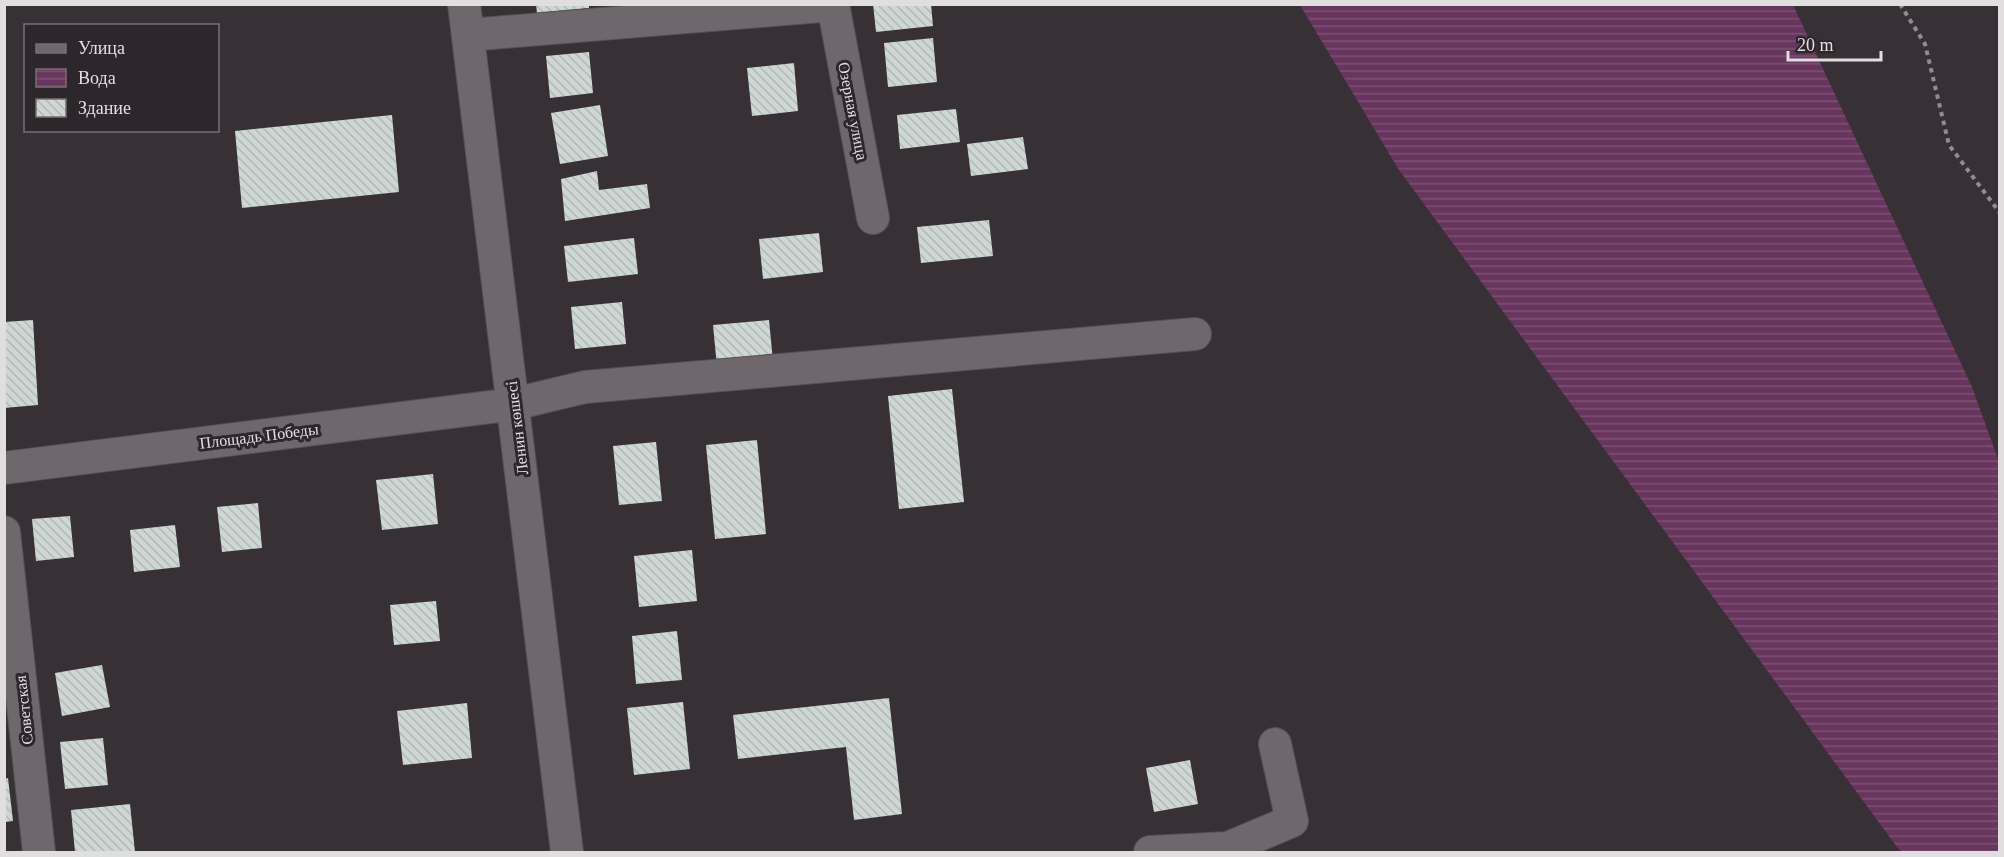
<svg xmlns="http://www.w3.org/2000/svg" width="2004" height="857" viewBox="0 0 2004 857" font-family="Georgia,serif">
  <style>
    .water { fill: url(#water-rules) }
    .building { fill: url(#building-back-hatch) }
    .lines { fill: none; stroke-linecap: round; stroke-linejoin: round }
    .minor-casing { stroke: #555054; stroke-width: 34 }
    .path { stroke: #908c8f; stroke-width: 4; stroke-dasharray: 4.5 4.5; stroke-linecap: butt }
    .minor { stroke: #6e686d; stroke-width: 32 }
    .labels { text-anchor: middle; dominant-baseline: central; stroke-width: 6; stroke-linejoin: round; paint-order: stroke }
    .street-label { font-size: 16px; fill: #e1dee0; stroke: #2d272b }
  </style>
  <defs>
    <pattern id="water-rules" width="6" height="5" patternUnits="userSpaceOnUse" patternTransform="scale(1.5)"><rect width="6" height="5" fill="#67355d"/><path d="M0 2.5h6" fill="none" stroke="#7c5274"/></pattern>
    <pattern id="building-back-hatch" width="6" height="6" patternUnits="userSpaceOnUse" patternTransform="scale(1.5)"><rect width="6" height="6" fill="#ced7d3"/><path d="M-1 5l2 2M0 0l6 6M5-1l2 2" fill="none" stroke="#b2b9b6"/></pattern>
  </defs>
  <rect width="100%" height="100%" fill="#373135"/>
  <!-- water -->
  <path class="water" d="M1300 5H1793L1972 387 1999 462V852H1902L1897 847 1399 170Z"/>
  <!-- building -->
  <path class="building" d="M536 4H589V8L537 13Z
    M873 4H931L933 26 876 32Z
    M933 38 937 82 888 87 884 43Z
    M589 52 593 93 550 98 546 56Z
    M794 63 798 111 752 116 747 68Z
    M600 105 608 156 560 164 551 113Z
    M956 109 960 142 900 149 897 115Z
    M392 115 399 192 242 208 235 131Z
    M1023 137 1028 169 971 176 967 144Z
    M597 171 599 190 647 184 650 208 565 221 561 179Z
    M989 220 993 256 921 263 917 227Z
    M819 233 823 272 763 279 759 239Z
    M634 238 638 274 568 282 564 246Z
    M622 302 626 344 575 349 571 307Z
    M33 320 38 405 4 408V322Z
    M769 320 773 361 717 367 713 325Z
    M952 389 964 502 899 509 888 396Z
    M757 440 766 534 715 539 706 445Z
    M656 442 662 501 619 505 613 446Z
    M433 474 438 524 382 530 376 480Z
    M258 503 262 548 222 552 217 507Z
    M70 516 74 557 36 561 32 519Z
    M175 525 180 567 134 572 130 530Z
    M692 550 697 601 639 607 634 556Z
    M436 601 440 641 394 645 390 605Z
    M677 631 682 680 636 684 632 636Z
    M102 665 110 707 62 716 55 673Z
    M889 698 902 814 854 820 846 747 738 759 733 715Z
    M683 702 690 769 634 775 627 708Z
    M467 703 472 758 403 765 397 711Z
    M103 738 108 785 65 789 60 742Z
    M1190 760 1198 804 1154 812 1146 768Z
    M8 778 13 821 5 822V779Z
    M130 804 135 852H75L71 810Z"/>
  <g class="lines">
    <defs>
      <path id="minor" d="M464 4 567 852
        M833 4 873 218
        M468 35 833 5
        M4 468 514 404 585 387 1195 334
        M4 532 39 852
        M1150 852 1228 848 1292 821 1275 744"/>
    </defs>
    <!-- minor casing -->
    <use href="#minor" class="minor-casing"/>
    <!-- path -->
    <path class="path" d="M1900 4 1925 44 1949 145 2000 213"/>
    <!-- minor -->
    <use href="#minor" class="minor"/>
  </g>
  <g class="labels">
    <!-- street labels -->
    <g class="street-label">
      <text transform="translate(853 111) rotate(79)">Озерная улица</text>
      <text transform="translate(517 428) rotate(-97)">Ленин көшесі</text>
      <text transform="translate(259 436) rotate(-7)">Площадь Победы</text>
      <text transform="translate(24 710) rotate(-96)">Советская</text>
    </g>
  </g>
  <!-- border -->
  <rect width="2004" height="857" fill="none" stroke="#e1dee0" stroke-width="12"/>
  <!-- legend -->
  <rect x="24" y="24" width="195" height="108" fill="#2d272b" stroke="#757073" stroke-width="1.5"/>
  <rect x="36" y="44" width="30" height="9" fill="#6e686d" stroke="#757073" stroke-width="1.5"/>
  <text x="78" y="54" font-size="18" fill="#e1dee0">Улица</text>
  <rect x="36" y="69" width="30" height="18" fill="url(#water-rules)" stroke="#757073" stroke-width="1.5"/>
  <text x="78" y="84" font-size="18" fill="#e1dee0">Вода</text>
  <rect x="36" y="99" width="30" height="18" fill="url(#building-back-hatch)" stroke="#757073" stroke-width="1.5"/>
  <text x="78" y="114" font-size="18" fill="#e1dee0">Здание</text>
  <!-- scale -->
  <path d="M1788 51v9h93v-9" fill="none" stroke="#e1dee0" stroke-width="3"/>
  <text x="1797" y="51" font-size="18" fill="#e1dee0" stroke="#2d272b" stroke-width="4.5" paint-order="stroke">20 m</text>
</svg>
==================================================
Reprint the whole listing verbatim except for the pictures.

| Expected answer |
<svg xmlns="http://www.w3.org/2000/svg" width="2004" height="857" viewBox="0 0 2004 857" font-family="Georgia,serif">
  <style>
    .water { fill: url(#water-rules) }
    .building { fill: url(#building-back-hatch) }
    .lines { fill: none; stroke-linecap: round; stroke-linejoin: round }
    .minor-casing { stroke: #555054; stroke-width: 34 }
    .path { stroke: #908c8f; stroke-width: 4; stroke-dasharray: 4.5 4.5; stroke-linecap: butt }
    .minor { stroke: #6e686d; stroke-width: 32 }
    .labels { text-anchor: middle; dominant-baseline: central; stroke-width: 6; stroke-linejoin: round; paint-order: stroke }
    .street-label { font-size: 16px; fill: #e1dee0; stroke: #2d272b }
  </style>
  <defs>
    <pattern id="water-rules" width="6" height="5" patternUnits="userSpaceOnUse" patternTransform="scale(1.5)"><rect width="6" height="5" fill="#67355d"/><path d="M0 2.5h6" fill="none" stroke="#7c5274"/></pattern>
    <pattern id="building-back-hatch" width="6" height="6" patternUnits="userSpaceOnUse" patternTransform="scale(1.5)"><rect width="6" height="6" fill="#ced7d3"/><path d="M-1 5l2 2M0 0l6 6M5-1l2 2" fill="none" stroke="#b2b9b6"/></pattern>
  </defs>
  <rect width="100%" height="100%" fill="#373135"/>
  <!-- water -->
  <path class="water" d="M1300 5H1793L1972 387 1999 462V852H1902L1897 847 1399 170Z"/>
  <!-- building -->
  <path class="building" d="M536 4H589V8L537 13Z
    M873 4H931L933 26 876 32Z
    M933 38 937 82 888 87 884 43Z
    M589 52 593 93 550 98 546 56Z
    M794 63 798 111 752 116 747 68Z
    M600 105 608 156 560 164 551 113Z
    M956 109 960 142 900 149 897 115Z
    M392 115 399 192 242 208 235 131Z
    M1023 137 1028 169 971 176 967 144Z
    M597 171 599 190 647 184 650 208 565 221 561 179Z
    M989 220 993 256 921 263 917 227Z
    M819 233 823 272 763 279 759 239Z
    M634 238 638 274 568 282 564 246Z
    M622 302 626 344 575 349 571 307Z
    M33 320 38 405 4 408V322Z
    M769 320 773 361 717 367 713 325Z
    M952 389 964 502 899 509 888 396Z
    M757 440 766 534 715 539 706 445Z
    M656 442 662 501 619 505 613 446Z
    M433 474 438 524 382 530 376 480Z
    M258 503 262 548 222 552 217 507Z
    M70 516 74 557 36 561 32 519Z
    M175 525 180 567 134 572 130 530Z
    M692 550 697 601 639 607 634 556Z
    M436 601 440 641 394 645 390 605Z
    M677 631 682 680 636 684 632 636Z
    M102 665 110 707 62 716 55 673Z
    M889 698 902 814 854 820 846 747 738 759 733 715Z
    M683 702 690 769 634 775 627 708Z
    M467 703 472 758 403 765 397 711Z
    M103 738 108 785 65 789 60 742Z
    M1190 760 1198 804 1154 812 1146 768Z
    M8 778 13 821 5 822V779Z
    M130 804 135 852H75L71 810Z"/>
  <g class="lines">
    <defs>
      <path id="minor" d="M464 4 567 852
        M833 4 873 218
        M468 35 833 5
        M4 468 514 404 585 387 1195 334
        M4 532 39 852
        M1150 852 1228 848 1292 821 1275 744"/>
    </defs>
    <!-- minor casing -->
    <use href="#minor" class="minor-casing"/>
    <!-- path -->
    <path class="path" d="M1900 4 1925 44 1949 145 2000 213"/>
    <!-- minor -->
    <use href="#minor" class="minor"/>
  </g>
  <g class="labels">
    <!-- street labels -->
    <g class="street-label">
      <text transform="translate(853 111) rotate(79)">Озерная улица</text>
      <text transform="translate(517 428) rotate(-97)">Ленин көшесі</text>
      <text transform="translate(259 436) rotate(-7)">Площадь Победы</text>
      <text transform="translate(24 710) rotate(-96)">Советская</text>
    </g>
  </g>
  <!-- border -->
  <rect width="2004" height="857" fill="none" stroke="#e1dee0" stroke-width="12"/>
  <!-- legend -->
  <rect x="24" y="24" width="195" height="108" fill="#2d272b" stroke="#757073" stroke-width="1.5"/>
  <rect x="36" y="44" width="30" height="9" fill="#6e686d" stroke="#757073" stroke-width="1.5"/>
  <text x="78" y="54" font-size="18" fill="#e1dee0">Улица</text>
  <rect x="36" y="69" width="30" height="18" fill="url(#water-rules)" stroke="#757073" stroke-width="1.5"/>
  <text x="78" y="84" font-size="18" fill="#e1dee0">Вода</text>
  <rect x="36" y="99" width="30" height="18" fill="url(#building-back-hatch)" stroke="#757073" stroke-width="1.5"/>
  <text x="78" y="114" font-size="18" fill="#e1dee0">Здание</text>
  <!-- scale -->
  <path d="M1788 51v9h93v-9" fill="none" stroke="#e1dee0" stroke-width="3"/>
  <text x="1797" y="51" font-size="18" fill="#e1dee0" stroke="#2d272b" stroke-width="4.5" paint-order="stroke">20 m</text>
</svg>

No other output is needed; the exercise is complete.